We have a long list of companies that are sharing profits consistently with their shareholders. Notable among them are The York Water Company (YORW - Free Report) and CenterPoint Energy (CNP - Free Report) that have raised dividend rates annually for more than 10 years now.
The York Water Company, a Zacks Rank #3 (Hold) stock, increased its quarterly dividend rate by 4% in November 2017 to 16.66 cents. You can see the complete list of today's Zacks #1 Rank (Strong Buy) stocks here.
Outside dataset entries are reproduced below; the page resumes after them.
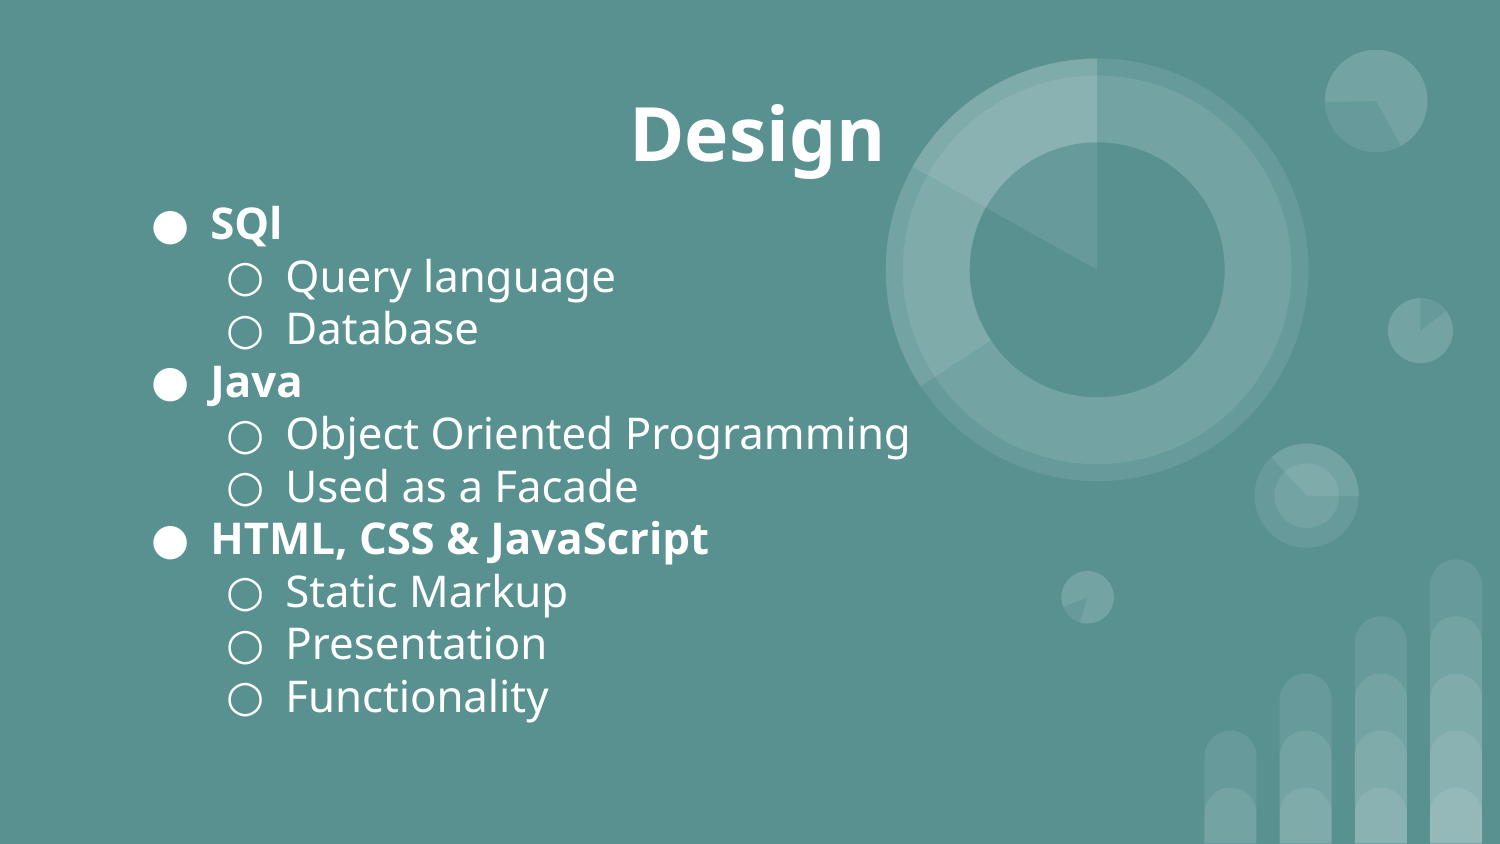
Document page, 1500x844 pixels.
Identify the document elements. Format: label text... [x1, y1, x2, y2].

title Design [120, 66, 1396, 181]
subtitle SQl Query language Database Java Object Oriented Programming Used as a Facade HTML, CSS & JavaScript Static Markup Presentation Functionality [120, 181, 1396, 730]
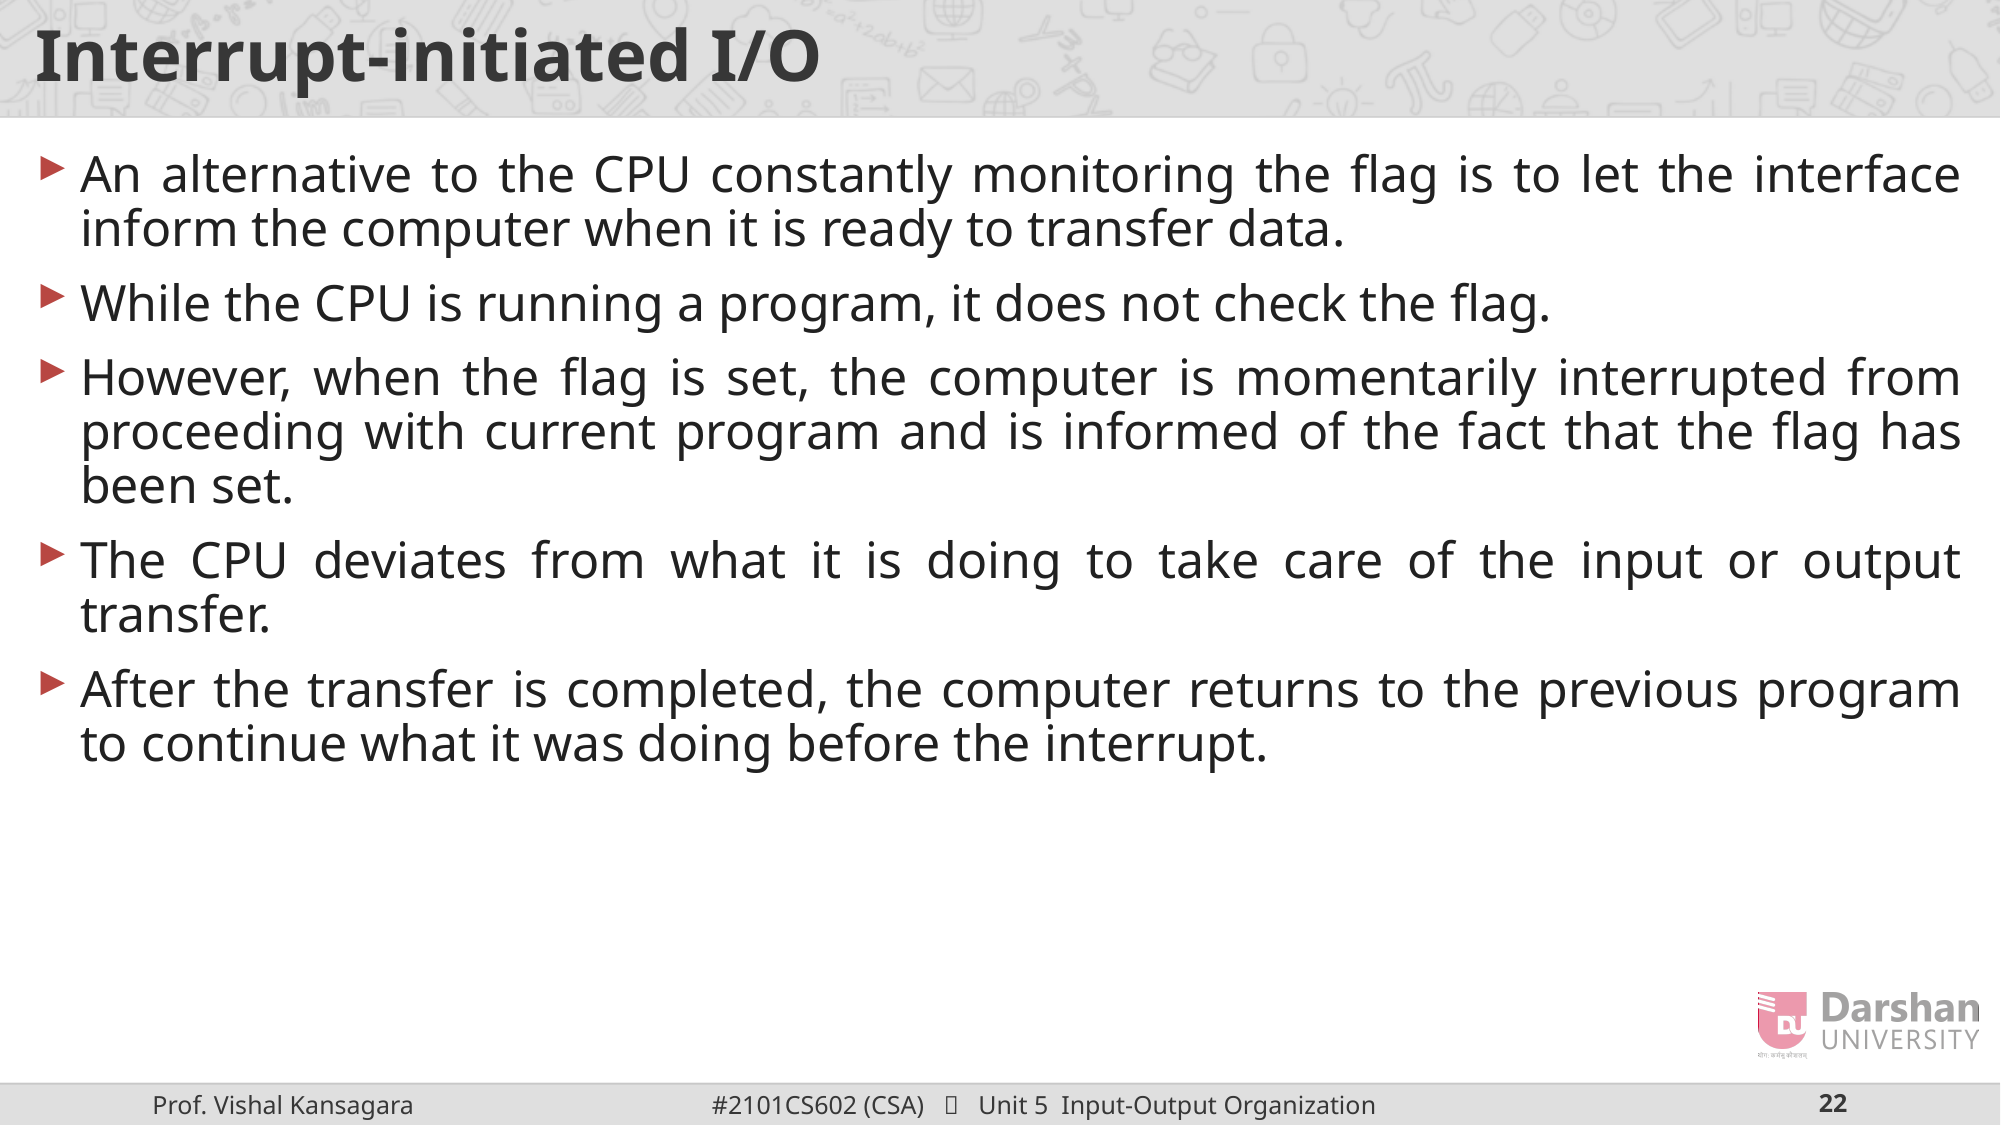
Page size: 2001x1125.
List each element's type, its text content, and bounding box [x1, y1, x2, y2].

title Interrupt-initiated I/O [0, 0, 2000, 117]
list An alternative to the CPU constantly monitoring the flag is to let the interface inform the computer when it is ready to transfer data. While the CPU is running a program, it does not check the flag. However, when the flag is set, the computer is momentarily interrupted from proceeding with current program and is informed of the fact that the flag has been set. The CPU deviates from what it is doing to take care of the input or output transfer. After the transfer is completed, the computer returns to the previous program to continue what it was doing before the interrupt. [21, 141, 1979, 1059]
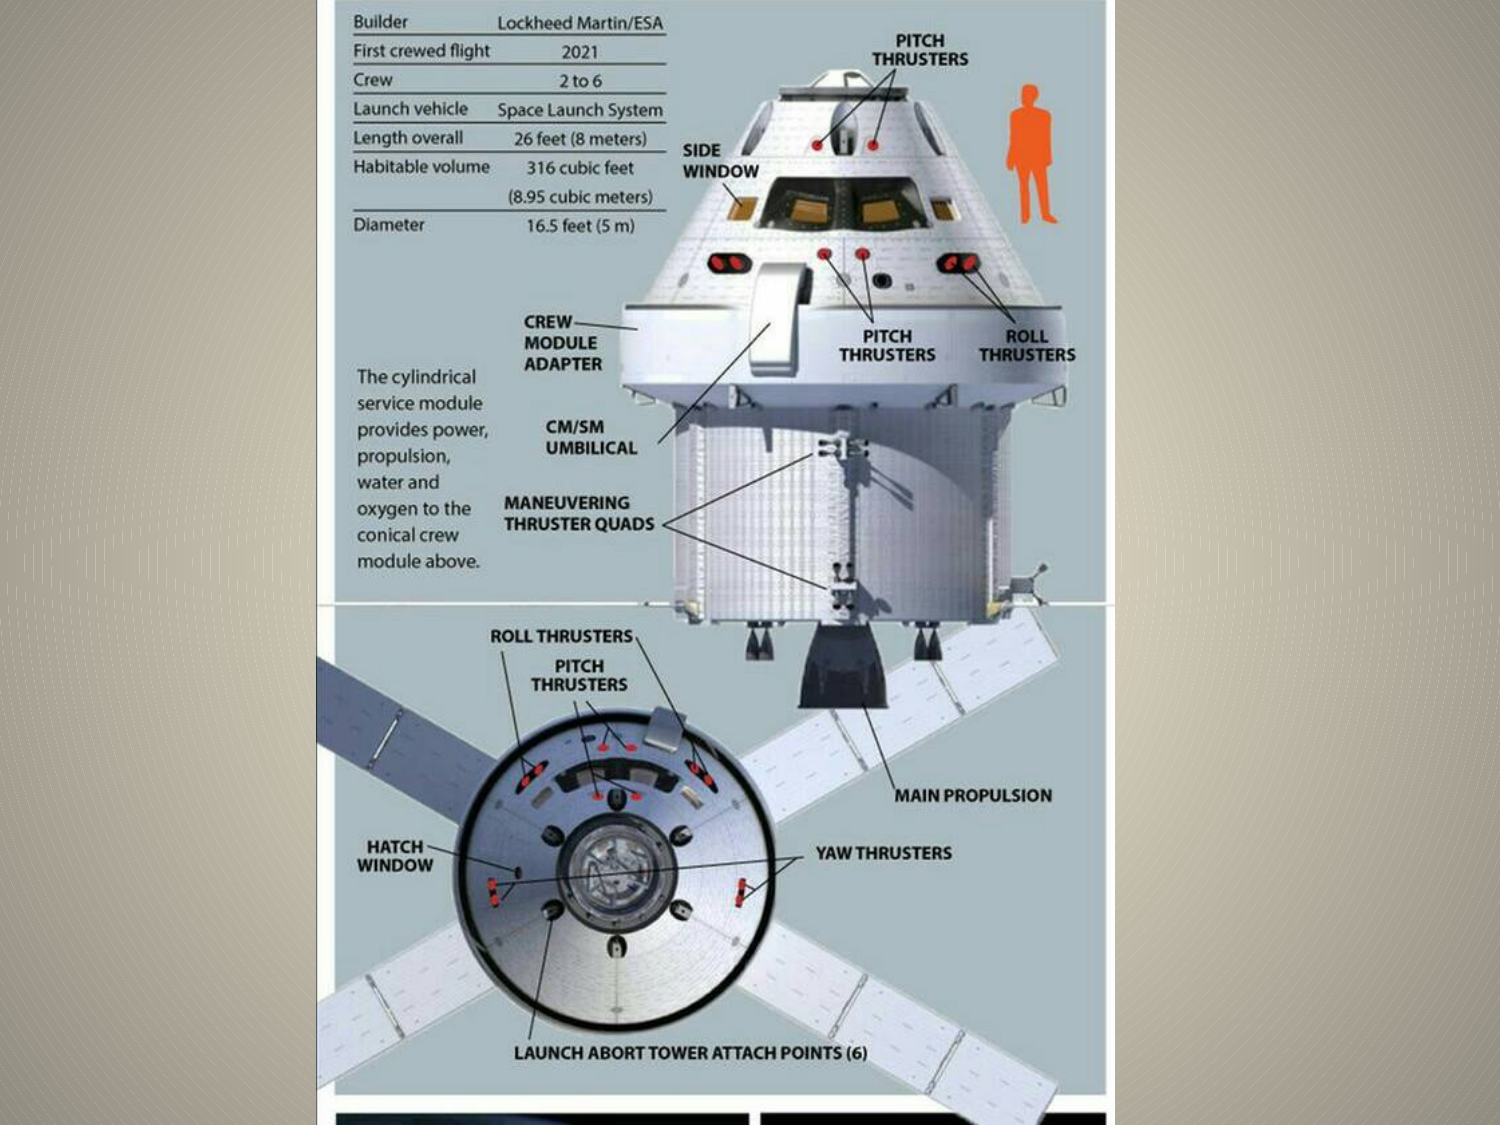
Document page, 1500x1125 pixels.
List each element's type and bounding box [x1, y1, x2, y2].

In December 2017, CenterPoint Energy’s board of directors approved a 3.7% increase in the quarterly dividend rate to 27.75 cents per quarter.
To Sum Up
We notice a transition in the utility sector with more focus on clean energy generation. The relaxed emission regulations under the Trump administration are likely to act as a tailwind for the sector. Stable operations, highly visible revenues and cash flows, combined with the sector’s income/yield attributes are some of its key defining features.
There has been increasing focus on electricity storage facilities that will provide more support to the grid during peak demand period. The utilities are also regularly investing to strengthen their infrastructure to serve customers more efficiently.
The defensive nature and stable performance demonstrated by the utility sector have driven investors to look for a safe haven in this space. In the last 12 months, the sector has returned 6.1% to investors compared with 19.4% gain of the S&P 500. Though the price appreciation is low compared to the S&P 500 peers, staying invested in these regular dividend payers can be a safe investment choice for investors.